--- Begin INPUT RECORDS ---

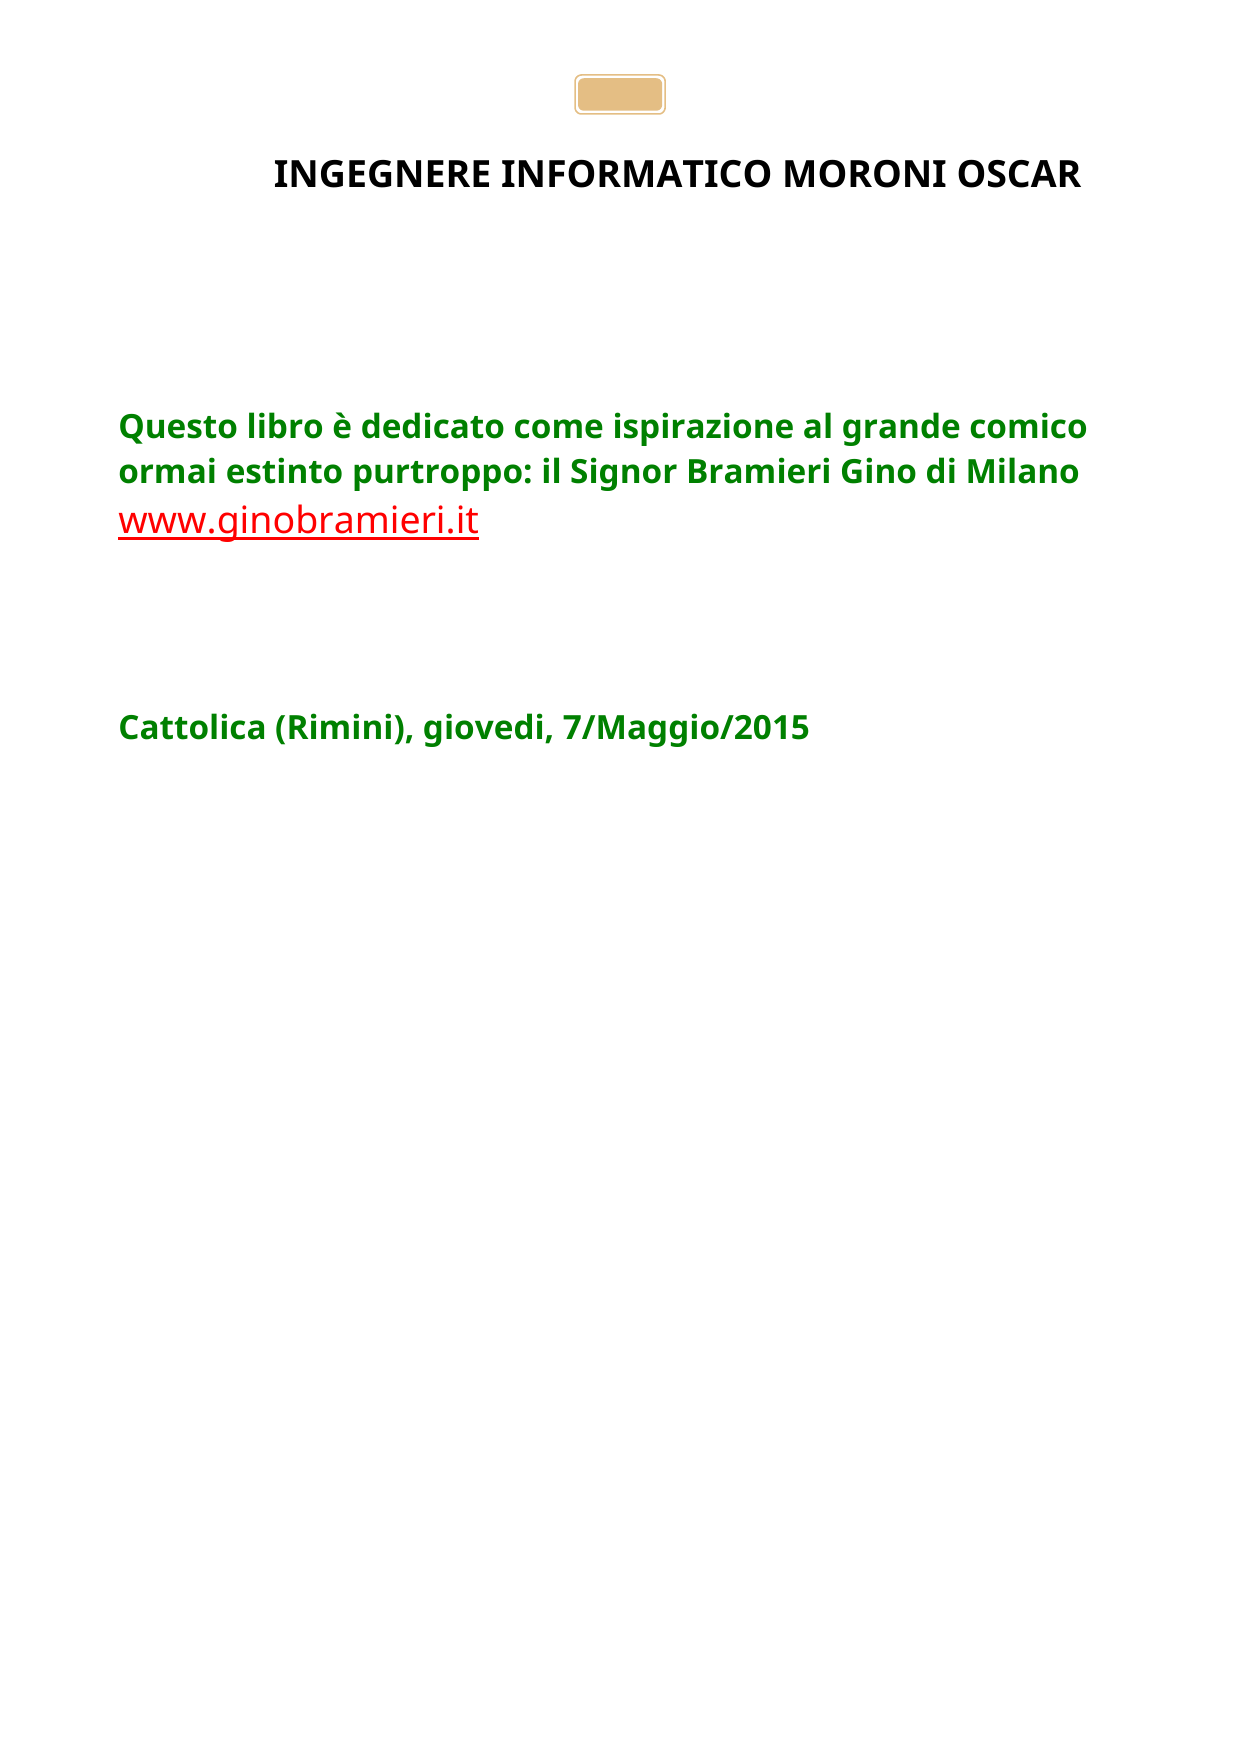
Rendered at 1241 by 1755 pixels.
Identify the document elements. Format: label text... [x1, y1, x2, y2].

text INGEGNERE INFORMATICO MORONI OSCAR [118, 148, 1122, 199]
text Cattolica (Rimini), giovedi, 7/Maggio/2015 [118, 703, 1122, 749]
text Questo libro è dedicato come ispirazione al grande comico ormai estinto purtroppo: il Signor Bramieri Gino di Milano www.ginobramieri.it [118, 403, 1122, 545]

--- End INPUT RECORDS ---

### PROBLEM TO WORK ON
Which lines in the entries above contain the word "text", where uppercase and lowercase count as different? Find them and copy each one.

### THE REPLY
Identify the document elements. Format: label text... [x1, y1, x2, y2].
text INGEGNERE INFORMATICO MORONI OSCAR [118, 148, 1122, 199]
text Cattolica (Rimini), giovedi, 7/Maggio/2015 [118, 703, 1122, 749]
text Questo libro è dedicato come ispirazione al grande comico ormai estinto purtroppo: il Signor Bramieri Gino di Milano www.ginobramieri.it [118, 403, 1122, 545]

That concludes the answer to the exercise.